CoordField: Coordination Field for Agentic UAV Task Allocation In Low-altitude Urban Scenarios
This addresses efficient task allocation for UAV swarms in low-altitude urban scenarios, representing an incremental improvement with a novel method for a known bottleneck.
The paper tackles the problem of coordinating heterogeneous UAV swarms in complex urban environments by proposing CoordField, a system that uses large language models for instruction interpretation and a coordination field mechanism for decentralized task allocation, achieving superior performance in task coverage, response time, and adaptability in 50 rounds of comparative testing.

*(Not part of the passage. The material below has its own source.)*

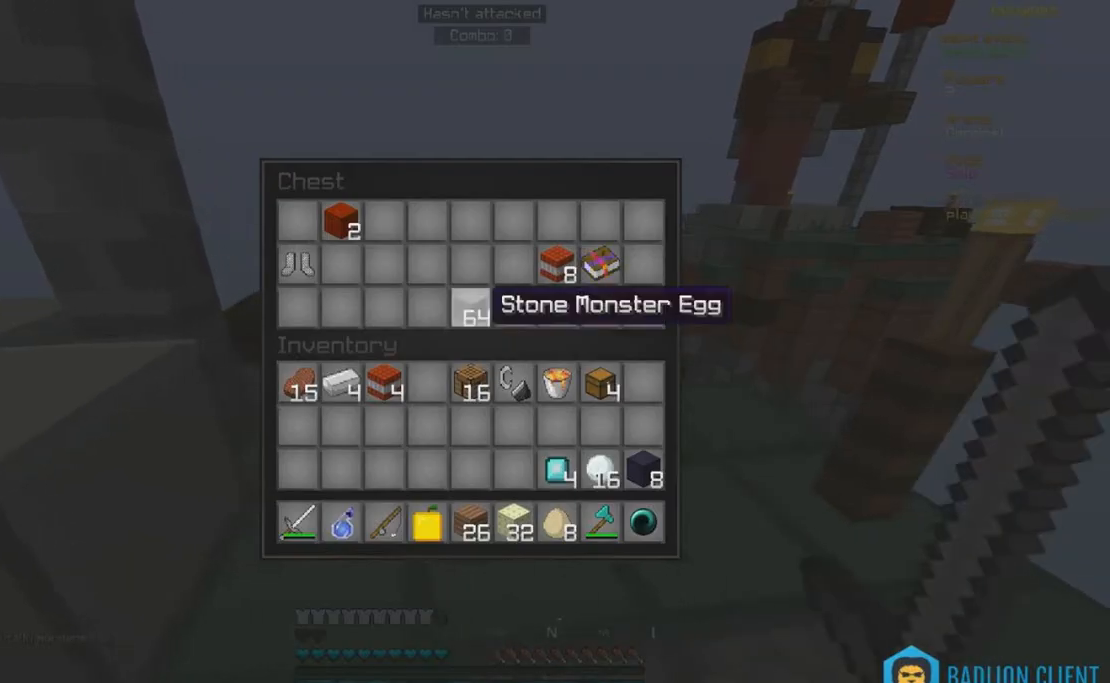
{"keys": [], "mouse": [], "events": []}
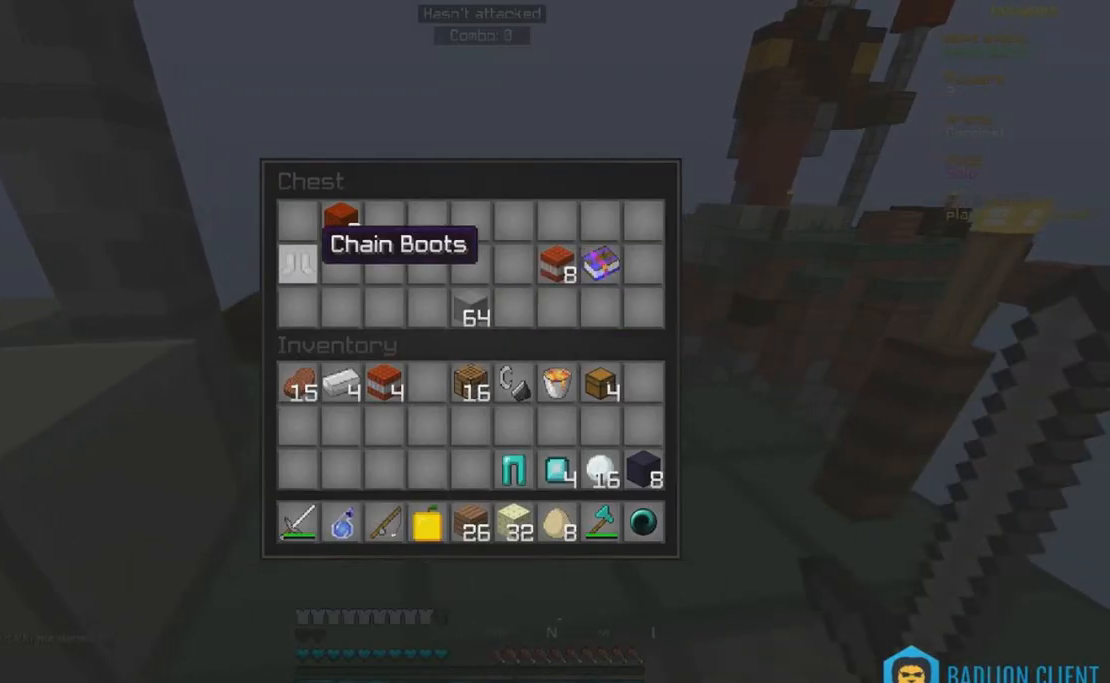
{"keys": [], "mouse": [], "events": []}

With the increasing demand for heterogeneous Unmanned Aerial Vehicle (UAV) swarms to perform complex tasks in urban environments, system design now faces major challenges, including efficient semantic understanding, flexible task planning, and the ability to dynamically adjust coordination strategies in response to evolving environmental conditions and continuously changing task requirements. To address the limitations of existing methods, this paper proposes CoordField, a coordination field agent system for coordinating heterogeneous drone swarms in complex urban scenarios. In this system, large language models (LLMs) is responsible for interpreting high-level human instructions and converting them into executable commands for the UAV swarms, such as patrol and target tracking. Subsequently, a Coordination field mechanism is proposed to guide UAV motion and task selection, enabling decentralized and adaptive allocation of emergent tasks. A total of 50 rounds of comparative testing were conducted across different models in a 2D simulation space to evaluate their performance. Experimental results demonstrate that the proposed system achieves superior performance in terms of task coverage, response time, and adaptability to dynamic changes.